Zwei Seiten des Glücks

Die Sonnenstrahlen fielen durch das Fenster und bündelten sich auf seiner Nase, sodass er durch wohlige Wärme in den Tag geführt wurde. Sein Name war Riko. Riko wohnte in einer kleinen Wohnung am Rande der Stadt. Er hörte fröhliche Stimmen und schaute auf die Straße. Kinder spielten mit Bällen, Reifen und allerlei anderen sportlichen oder unterhaltsamen Geräten. Sie lachten, strahlten und schienen großen Spaß zu haben.

Riko war lange nicht mehr außerhalb seiner Wohnung gewesen. Er wusste nicht, ob er dies gut oder schlecht finden sollte. Sich daran erinnern, wann er jedoch das letzte Mal Spaß gehabt hatte, konnte er nicht.

Plötzlich ein Schrei. Der Blick aus dem Fenster offenbarte die Situation: ein Ball der Kinder rollte den Weg hinunter und gewann konstant an Geschwindigkeit, bis er geschossartig einer älteren Dame die Gehhilfe aus den klapprigen Händen katapultierte.

Riko verließ das Haus und machte sich mit schnellen Schritten auf ,in Richtung der in Schwierigkeiten geratenen älteren Dame. Er kümmerte sich um sie und ihre Gehhilfe, weshalb er von ihr als Belohnung das Versprechen bekam, niemals wieder Filme kaufen zu müssen und erhielt ihre Netflix Zugangsdaten.

Da er nun schon, mehr oder weniger freiwillig, die Wohnung verlassen hatte, machte er sich auf den Weg zum Laden. Aus der Ferne ertönte eine fröhliche Melodie, die Sonne wärmte seine Haut. Im Laden angekommen kaufte er sich ein Aktions-Sixpack, welches die Möglichkeit auf unbegrenztes Freibier bis zum Tode (oder Leberversagen, je nachdem was zuerst eintritt) versprach. Er überprüfte den Code und gewann.

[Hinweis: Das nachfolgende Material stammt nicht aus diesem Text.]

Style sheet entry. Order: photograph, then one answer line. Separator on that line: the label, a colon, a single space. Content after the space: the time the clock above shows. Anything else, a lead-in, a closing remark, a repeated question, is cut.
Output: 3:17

Die Mitarbeiter im Laden applaudierten, gratulierten und herumstehende Kunden schüttelten seine Hand, als gäbe es kein Morgen. Freibier scheint einen Menschen durchaus beliebt zu machen.

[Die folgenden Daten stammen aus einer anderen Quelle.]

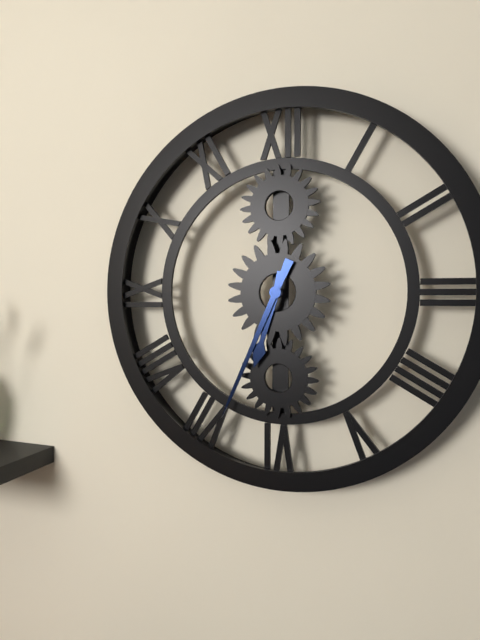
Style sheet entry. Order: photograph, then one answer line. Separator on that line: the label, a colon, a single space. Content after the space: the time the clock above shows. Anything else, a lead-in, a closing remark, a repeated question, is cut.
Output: 6:34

Auf dem Rückweg, nicht weit von seinem Heim entfernt, erblickte er sie. Es musste sich um die schönste Frau handeln, die er je gesehen hatte. Ermutigt durch seine heutige Glückssträhne lud er sie auf ein Essen ein. Sie nahm die Einladung, passend zu seinem heutigen Tage, an und Riko führte sie in das kleine Restaurant um die Ecke. Als sie dieses betraten, fielen Luftballons aus der Decke und Konfetti rieselte auf sie herab. Überschwänglich wurde er vom Besitzer des Restaurants begrüßt und man erklärte ihm, dass er als Jubiläumsbesucher Essensverpflegung bis an sein Lebensende gewonnen hatte.
Nach dem Essen verbrachten die Beiden eine schöne Zeit, bis sie schließlich dem Sonnenuntergang entgegen schlenderten und den Moment unendlich werden ließen. Sie gingen in Rikos Wohnung und legten sich ins Bett.

Riko zog Bilanz und war überzeugt, heute den schönsten Tag aller Zeiten erlebt zu haben.
Denn nachdem was er heute erlebt hatte, musste er glücklicherweise nie wieder das Haus verlassen.